* _Required work_
[A] In the article on the peak fossil fuel transition, what alternative name is given for Energy Return on Investment?
[B] Continue the article on managing the peak fossil fuel transition from its last sentence.

* _Supplied text_
BEGIN

Managing the Peak Fossil Fuel Transition 


by Tom Konrad, Ph.D.

Current renewable energy technologies must be adopted in conjunction with aggressive Smart Growth and Efficiency if we hope to continue our current standard of living and complex society with diminished reliance on fossil fuels. These strategies have the additional advantage that they can work without large technological breakthroughs. 

Energy Return on Investment

Energy keeps our economy running.  Energy is also what we use to obtain more energy.  The more energy we use to obtain more energy, the less we have for the rest of the economy.  

The concept of Energy Return on Investment (EROI), alternatively called Energy Return on Energy Invested (EROEI) has been widely used to quantify this concept.  The following chart, from a SciAm paper, shows the EROI of various sources of energy, with the tan section of the bar representing the range of EROIs depending on the source and the technology used.  I’ve seen many other estimates of EROI, and this one seems to be on the optimistic (high EROI) end for most renewable energy sources.

END

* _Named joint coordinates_
BEGIN

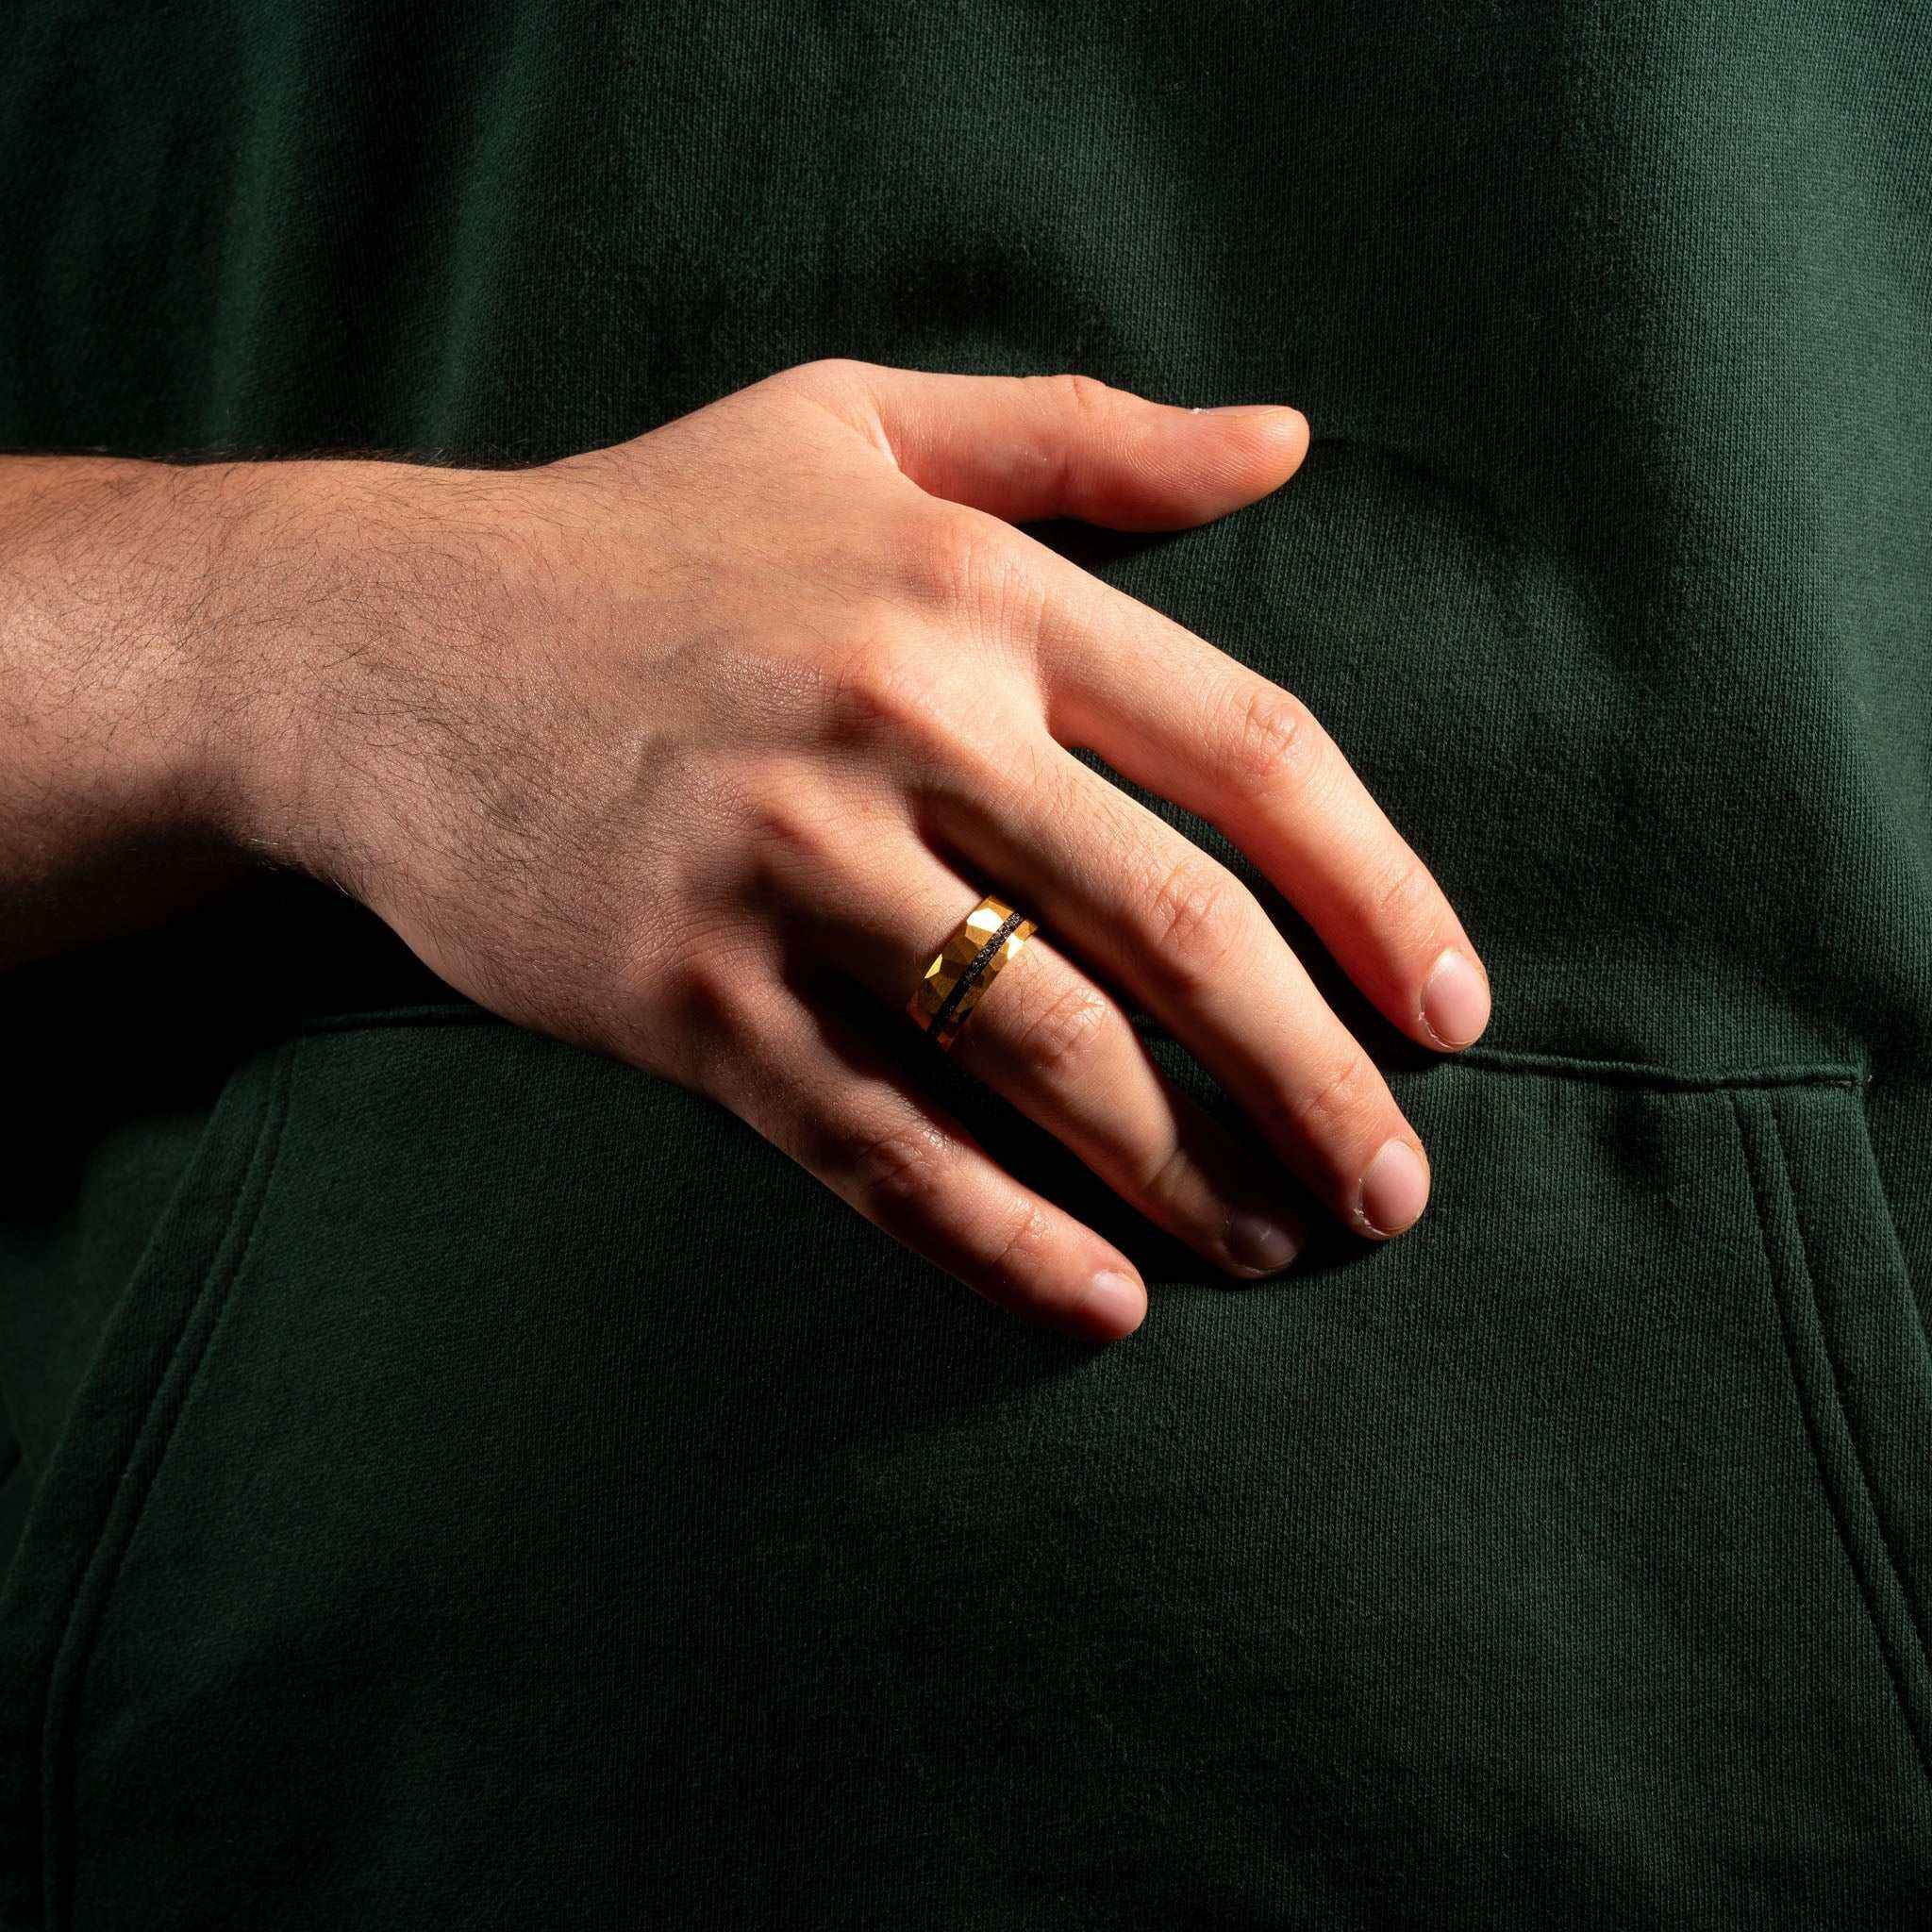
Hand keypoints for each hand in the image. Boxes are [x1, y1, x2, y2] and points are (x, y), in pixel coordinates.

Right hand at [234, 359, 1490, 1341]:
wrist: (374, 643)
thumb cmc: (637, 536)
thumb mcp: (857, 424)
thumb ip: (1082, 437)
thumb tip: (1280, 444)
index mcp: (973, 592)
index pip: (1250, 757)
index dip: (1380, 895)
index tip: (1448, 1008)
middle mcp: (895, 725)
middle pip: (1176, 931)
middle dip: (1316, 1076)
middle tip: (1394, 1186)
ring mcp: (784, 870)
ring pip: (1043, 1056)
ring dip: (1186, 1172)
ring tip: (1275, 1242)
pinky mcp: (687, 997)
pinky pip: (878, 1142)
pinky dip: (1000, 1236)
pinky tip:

END

* _Expected outputs_
[A] Energy Return on Energy Invested (EROEI)

[B]
The general trend is clear: the energy of the future will have lower EROI than the energy of the past.  Low carbon fuels such as natural gas, nuclear, photovoltaics, wind, and biofuels have low EROI compared to high-carbon fuels such as coal and (formerly) oil.   

The graph also clearly shows the decline in the EROI over time for oil.  Other fossil fuels, such as coal and natural gas, also will have declining EROI over time.  This happens because we always exploit the easiest resources first.  The biggest coal deposits that are nearest to the surface and nearest to customers will be the first ones we mine. When those are depleted, we move on to the less easy to exploit deposits.  The decline will not be linear, and new technology can also bring temporary improvements in EROI, but new technology cannot change the fact that we’ve already exploited all the easiest to get deposits, and new sources and technologies for extracting fossil fuels often fail to live up to the hype.

While there is room for improvement in renewable energy technologies, the fact remains that fossil fuels allow us to exploit the energy of millions of years of stored sunlight at once.  All renewable energy (solar, wind, biomass, geothermal) involves extracting a current energy flux (sunlight, wind, plant growth, or heat from the earth) as it arrives.  In essence, fossil fuels are all biofuels, but biofuels from plants that grew and harvested sunlight over millions of years.  I don’t think that technological improvements can make up for the inherent EROI advantage of the many-millions-to-one time compression conveys to fossil fuels.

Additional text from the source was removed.